──────── INFORMATION SUPPLIED ────────
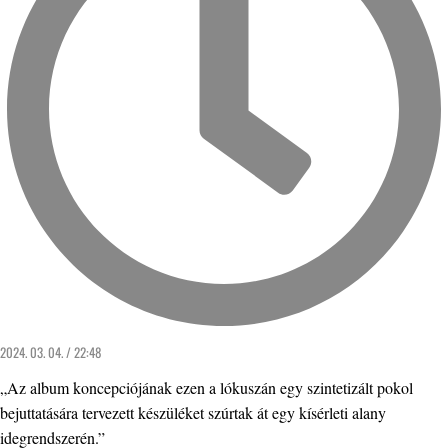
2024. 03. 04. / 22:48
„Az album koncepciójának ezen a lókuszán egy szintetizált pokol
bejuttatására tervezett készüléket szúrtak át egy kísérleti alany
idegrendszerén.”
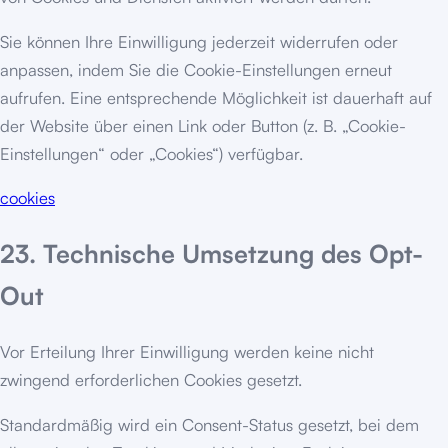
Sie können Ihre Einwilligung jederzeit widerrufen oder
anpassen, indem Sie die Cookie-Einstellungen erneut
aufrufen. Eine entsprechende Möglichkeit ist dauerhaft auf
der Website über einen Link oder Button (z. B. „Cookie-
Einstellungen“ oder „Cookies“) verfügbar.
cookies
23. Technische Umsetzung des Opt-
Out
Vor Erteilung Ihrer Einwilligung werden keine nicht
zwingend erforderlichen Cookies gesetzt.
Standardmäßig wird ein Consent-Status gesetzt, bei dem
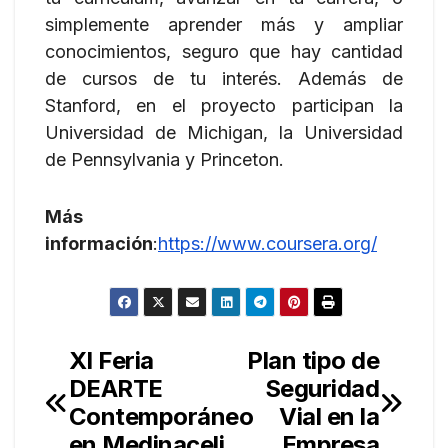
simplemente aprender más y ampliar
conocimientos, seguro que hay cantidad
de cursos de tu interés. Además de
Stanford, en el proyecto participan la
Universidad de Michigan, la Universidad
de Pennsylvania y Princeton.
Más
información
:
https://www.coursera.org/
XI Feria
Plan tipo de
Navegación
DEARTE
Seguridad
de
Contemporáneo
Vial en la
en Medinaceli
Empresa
────────
──────── INFORMATION SUPPLIED ────────
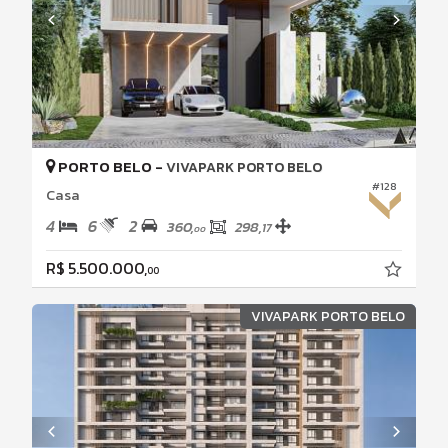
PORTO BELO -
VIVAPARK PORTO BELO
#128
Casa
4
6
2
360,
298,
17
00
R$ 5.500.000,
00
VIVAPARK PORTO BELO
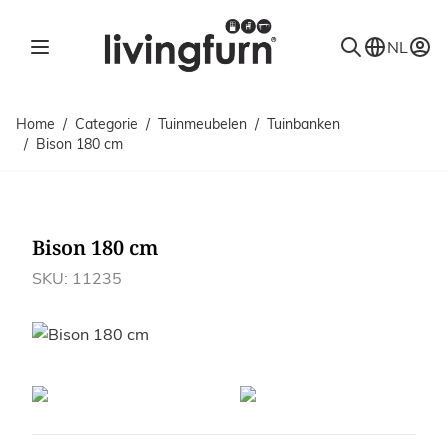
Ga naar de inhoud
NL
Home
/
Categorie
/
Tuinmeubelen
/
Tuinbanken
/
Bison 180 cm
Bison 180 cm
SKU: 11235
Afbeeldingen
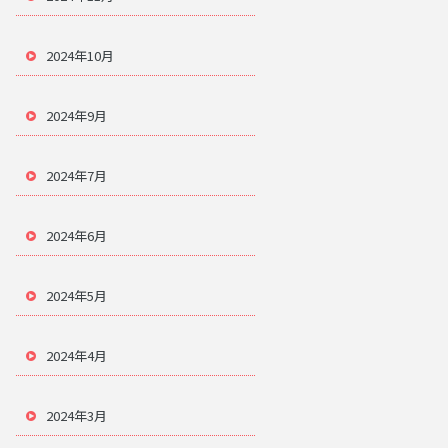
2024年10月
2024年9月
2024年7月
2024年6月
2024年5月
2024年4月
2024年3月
────────
──────── INFORMATION SUPPLIED ────────
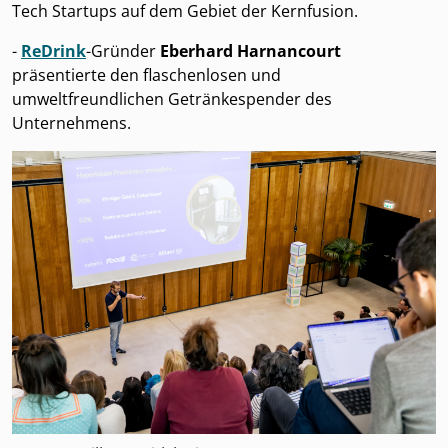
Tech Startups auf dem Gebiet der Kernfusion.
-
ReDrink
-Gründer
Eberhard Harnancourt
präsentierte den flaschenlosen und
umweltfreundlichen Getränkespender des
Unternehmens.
────────
## [TASK ITEM]
Set down exactly the lines above, from the line containing "2024. 03. 04. / 22:48" through the line containing "der Website über". Skip the pictures.

## [RESULT FOR THIS EXERCISE]
2024. 03. 04. / 22:48
„Az album koncepciójának ezen a lókuszán egy szintetizált pokol
bejuttatására tervezett készüléket szúrtak át egy kísérleti alany
idegrendszerén.”
Sie können Ihre Einwilligung jederzeit widerrufen oder
anpassen, indem Sie die Cookie-Einstellungen erneut
aufrufen. Eine entsprechende Möglichkeit ist dauerhaft auf
der Website über einen Link oder Button (z. B. „Cookie-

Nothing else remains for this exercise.